##### Selected excerpt

Change (Be)coming Our Way
By: Yudi Liu
When I began this post, evening had turned the corner and it was Friday. Since the whole ‘corona-thing’, days started to blend in ways they hadn’t before and the only thing reminding me of Friday being the day was an all too familiar ping from Outlook for happy hour, where half of us changed our Zoom backgrounds to the beach while playing trivia.
I was sitting by my window, and what I heard at 6:58PM EST crescendoed into a citywide percussion. Though short and amusingly uncoordinated, the cacophony of human appreciation was just that - human and appreciative. Cars honked, strollers joined in with their hollers, and children smacked spatulas against pots out their windows. I couldn’t help but open mine and lean out to participate, first with my hands, then with one hoot and another. The energy, a mixture of optimism and gravity, was palpable and free, as if I could grab a hold of it and seal it’s light in a jar.
There are roughly six thousand five hundred languages in the world and in that instance, I felt as if I had discovered the six thousand five hundred and first.

##########

Work to complete:
1. Answer these questions using the post on the evening applause, one answer per line, marked to match.
(a) Which program sent the ping announcing happy hour?
(b) At what time did the noise outside begin?
(c) Roughly how many languages does the post say exist in the world?
2. Condense the paragraph of the post on the evening applause that begins "I was sitting by my window," keeping its main facts.
3. Carry on writing the post on the evening applause, starting from its final sentence.

##### Data below

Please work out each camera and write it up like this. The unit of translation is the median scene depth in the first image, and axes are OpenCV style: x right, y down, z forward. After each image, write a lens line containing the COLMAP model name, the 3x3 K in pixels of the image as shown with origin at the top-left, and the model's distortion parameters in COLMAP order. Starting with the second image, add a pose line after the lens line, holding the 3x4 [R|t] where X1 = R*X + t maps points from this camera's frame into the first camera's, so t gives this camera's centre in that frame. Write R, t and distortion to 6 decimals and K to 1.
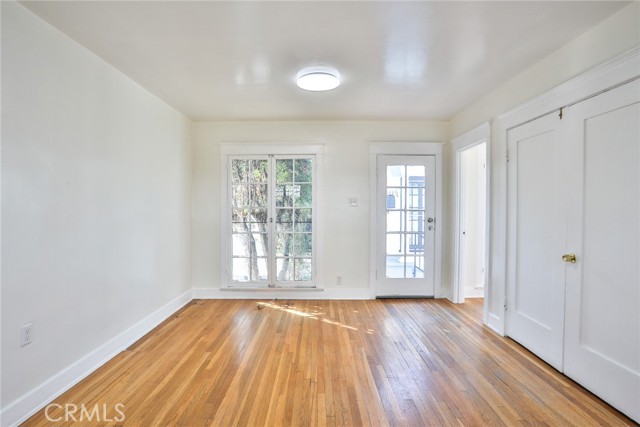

##########

Responses per task:
1.
(a) Outlook
(b) 6:58PM EST
(c) Roughly six thousand five hundred

2. At 6:58PM EST, sitting by my window, I heard a brief, uncoordinated citywide noise of human appreciation. Cars honked, strollers hollered, and children banged spatulas on pots out their windows. I opened my window and joined in, first clapping and then hooting, feeling an energy of optimism and gravity that seemed palpable and free.

3.
When the chorus stopped and the streets died down to its new softness, I resumed writing. Nothing had changed spatially. The chair may have moved two inches back from my getting up. Google Docs was still pulled up and paused midthought. Nothing, except for the synaptic connections in my brain and the bodily connections I experienced with the world.
It is a human thing to want to be noticed. We express ourselves through words and gestures, but more primitively through sound. The ones that were happening outside my apartment had rarely found themselves in the same space until that night, until now. Part of it was simple contrivance. A more creative way to dry that pan you sauteed onions on for the fourth time that week and the fifth time this year. The other and greater part was a telltale to seismic change that is (be)coming our way. Change that is no less certain than frightening.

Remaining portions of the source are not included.